* _DIRECTIONS_
Beneath this task is a listing; retype all of it exactly.

* _DATA FOR THE TASK_
++++++++++

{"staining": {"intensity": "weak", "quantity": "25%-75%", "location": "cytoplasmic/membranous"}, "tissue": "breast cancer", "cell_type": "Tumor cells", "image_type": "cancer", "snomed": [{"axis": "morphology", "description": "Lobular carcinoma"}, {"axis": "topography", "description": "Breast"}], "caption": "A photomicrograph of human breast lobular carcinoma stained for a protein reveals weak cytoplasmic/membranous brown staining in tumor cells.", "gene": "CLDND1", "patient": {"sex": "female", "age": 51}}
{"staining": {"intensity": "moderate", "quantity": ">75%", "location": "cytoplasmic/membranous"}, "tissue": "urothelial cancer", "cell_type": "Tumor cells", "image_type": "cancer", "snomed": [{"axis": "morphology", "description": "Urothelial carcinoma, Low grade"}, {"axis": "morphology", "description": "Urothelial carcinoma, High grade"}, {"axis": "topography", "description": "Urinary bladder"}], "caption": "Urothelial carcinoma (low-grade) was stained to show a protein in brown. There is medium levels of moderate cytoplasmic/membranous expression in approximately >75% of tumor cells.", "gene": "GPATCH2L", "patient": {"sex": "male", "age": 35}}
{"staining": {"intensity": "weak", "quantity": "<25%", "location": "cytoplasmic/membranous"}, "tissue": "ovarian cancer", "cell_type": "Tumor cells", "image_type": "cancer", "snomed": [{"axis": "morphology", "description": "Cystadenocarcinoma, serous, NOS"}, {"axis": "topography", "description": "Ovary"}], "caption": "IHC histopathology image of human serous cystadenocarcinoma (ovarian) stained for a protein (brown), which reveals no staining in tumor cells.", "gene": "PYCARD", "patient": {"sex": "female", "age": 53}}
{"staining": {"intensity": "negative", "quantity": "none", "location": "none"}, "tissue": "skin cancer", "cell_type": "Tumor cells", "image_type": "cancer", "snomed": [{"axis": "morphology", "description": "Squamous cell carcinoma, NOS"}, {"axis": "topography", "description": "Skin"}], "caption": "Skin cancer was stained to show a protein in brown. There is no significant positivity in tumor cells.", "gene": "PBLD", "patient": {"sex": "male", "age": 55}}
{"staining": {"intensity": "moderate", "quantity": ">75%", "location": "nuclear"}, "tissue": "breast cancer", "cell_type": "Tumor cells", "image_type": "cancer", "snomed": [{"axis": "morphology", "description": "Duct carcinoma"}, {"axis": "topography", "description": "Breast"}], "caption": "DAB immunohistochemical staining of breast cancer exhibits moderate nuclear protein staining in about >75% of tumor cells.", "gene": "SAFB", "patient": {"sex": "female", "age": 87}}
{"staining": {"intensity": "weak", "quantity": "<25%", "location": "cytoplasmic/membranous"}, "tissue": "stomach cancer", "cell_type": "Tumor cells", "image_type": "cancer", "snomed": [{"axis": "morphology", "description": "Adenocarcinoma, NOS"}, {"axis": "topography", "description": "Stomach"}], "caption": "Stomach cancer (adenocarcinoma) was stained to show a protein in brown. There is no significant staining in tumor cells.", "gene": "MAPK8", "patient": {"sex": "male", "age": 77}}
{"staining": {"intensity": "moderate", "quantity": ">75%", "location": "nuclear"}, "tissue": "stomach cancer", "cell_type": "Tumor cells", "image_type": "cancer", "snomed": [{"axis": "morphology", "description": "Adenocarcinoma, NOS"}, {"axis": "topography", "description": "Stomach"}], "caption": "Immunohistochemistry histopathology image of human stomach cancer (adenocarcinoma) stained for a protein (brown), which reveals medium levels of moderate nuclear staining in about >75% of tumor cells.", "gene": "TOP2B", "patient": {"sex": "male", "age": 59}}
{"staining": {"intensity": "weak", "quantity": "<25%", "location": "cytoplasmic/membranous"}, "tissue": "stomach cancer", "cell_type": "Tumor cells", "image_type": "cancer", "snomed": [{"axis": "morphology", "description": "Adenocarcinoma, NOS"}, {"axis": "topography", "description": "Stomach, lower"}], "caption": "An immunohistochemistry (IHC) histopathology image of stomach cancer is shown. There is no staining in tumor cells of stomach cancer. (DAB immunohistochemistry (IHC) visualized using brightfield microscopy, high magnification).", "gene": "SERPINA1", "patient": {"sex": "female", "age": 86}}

++++++++++

* _COMPLETED EXERCISE_
{"staining": {"intensity": "weak", "quantity": "25%-75%", "location": "cytoplasmic/membranous"}, "tissue": "breast cancer", "cell_type": "Tumor cells", "image_type": "cancer", "snomed": [{"axis": "morphology", "description": "Lobular carcinoma"}, {"axis": "topography", "description": "Breast"}], "caption": "A photomicrograph of human breast lobular carcinoma stained for a protein reveals weak cytoplasmic/membranous brown staining in tumor cells.", "gene": "CLDND1", "patient": {"sex": "female", "age": 51}}
{"staining": {"intensity": "moderate", "quantity": ">75%", "location": "cytoplasmic/membranous"}, "tissue": "urothelial cancer", "cell_type": "Tumor cells", "image_type": "cancer", "snomed": [{"axis": "morphology", "description": "Urothelial carcinoma, Low grade"}, {"axis": "morphology", "description": "Urothelial carcinoma, High grade"}, {"axis": "topography", "description": "Urinary bladder"}], "caption": "Urothelial carcinoma (low-grade) was stained to show a protein in brown. There is medium levels of moderate cytoplasmic/membranous expression in approximately >75% of tumor cells.", "gene": "GPATCH2L", "patient": {"sex": "male", "age": 35}}
{"staining": {"intensity": "weak", "quantity": "<25%", "location": "cytoplasmic/membranous"}, "tissue": "ovarian cancer", "cell_type": "Tumor cells", "image_type": "cancer", "snomed": [{"axis": "morphology", "description": "Cystadenocarcinoma, serous, NOS"}, {"axis": "topography", "description": "Ovary"}], "caption": "IHC histopathology image of human serous cystadenocarcinoma (ovarian) stained for a protein (brown), which reveals no staining in tumor cells.", "gene": "PYCARD", "patient": {"sex": "female", "age": 53}}
{"staining": {"intensity": "negative", "quantity": "none", "location": "none"}, "tissue": "skin cancer", "cell_type": "Tumor cells", "image_type": "cancer", "snomed": [{"axis": "morphology", "description": "Squamous cell carcinoma, NOS"}, {"axis": "topography", "description": "Skin"}], "caption": "Skin cancer was stained to show a protein in brown. There is no significant positivity in tumor cells.", "gene": "PBLD", "patient": {"sex": "male", "age": 55}}
{"staining": {"intensity": "moderate", "quantity": ">75%", "location": "nuclear"}, "tissue": "breast cancer", "cell_type": "Tumor cells", "image_type": "cancer", "snomed": [{"axis": "morphology", "description": "Duct carcinoma"}, {"axis": "topography", "description": "Breast"}], "caption": "DAB immunohistochemical staining of breast cancer exhibits moderate nuclear protein staining in about >75% of tumor cells.", "gene": "SAFB", "patient": {"sex": "female", "age": 87}}
{"staining": {"intensity": "weak", "quantity": "<25%", "location": "cytoplasmic/membranous"}, "tissue": "stomach cancer", "cell_type": "Tumor cells", "image_type": "cancer", "snomed": [{"axis": "morphology", "description": "Adenocarcinoma, NOS"}, {"axis": "topography", "description": "Stomach"}], "caption": "Stomach cancer (adenocarcinoma) was stained to show a protein in brown. There is no significant staining in tumor cells.", "gene": "MAPK8", "patient": {"sex": "male", "age": 77}}
{"staining": {"intensity": "moderate", "quantity": ">75%", "location": "nuclear"}, "tissue": "stomach cancer", "cell_type": "Tumor cells", "image_type": "cancer", "snomed": [{"axis": "morphology", "description": "Adenocarcinoma, NOS"}, {"axis": "topography", "description": "Stomach"}], "caption": "Immunohistochemistry histopathology image of human stomach cancer (adenocarcinoma) stained for a protein (brown), which reveals medium levels of moderate nuclear staining in about >75% of tumor cells.", "gene": "TOP2B", "patient": {"sex": "male", "age": 59}}
{"staining": {"intensity": "weak", "quantity": "<25%", "location": "cytoplasmic/membranous"}, "tissue": "stomach cancer", "cell_type": "Tumor cells", "image_type": "cancer", "snomed": [{"axis": "morphology", "description": "Adenocarcinoma, NOS"}, {"axis": "topography", "description": "Stomach, lower"}], "caption": "An immunohistochemistry (IHC) histopathology image of stomach cancer is shown. There is no staining in tumor cells of stomach cancer. (DAB immunohistochemistry (IHC) visualized using brightfield microscopy, high magnification).", "gene": "SERPINA1", "patient": {"sex": "female", "age": 86}}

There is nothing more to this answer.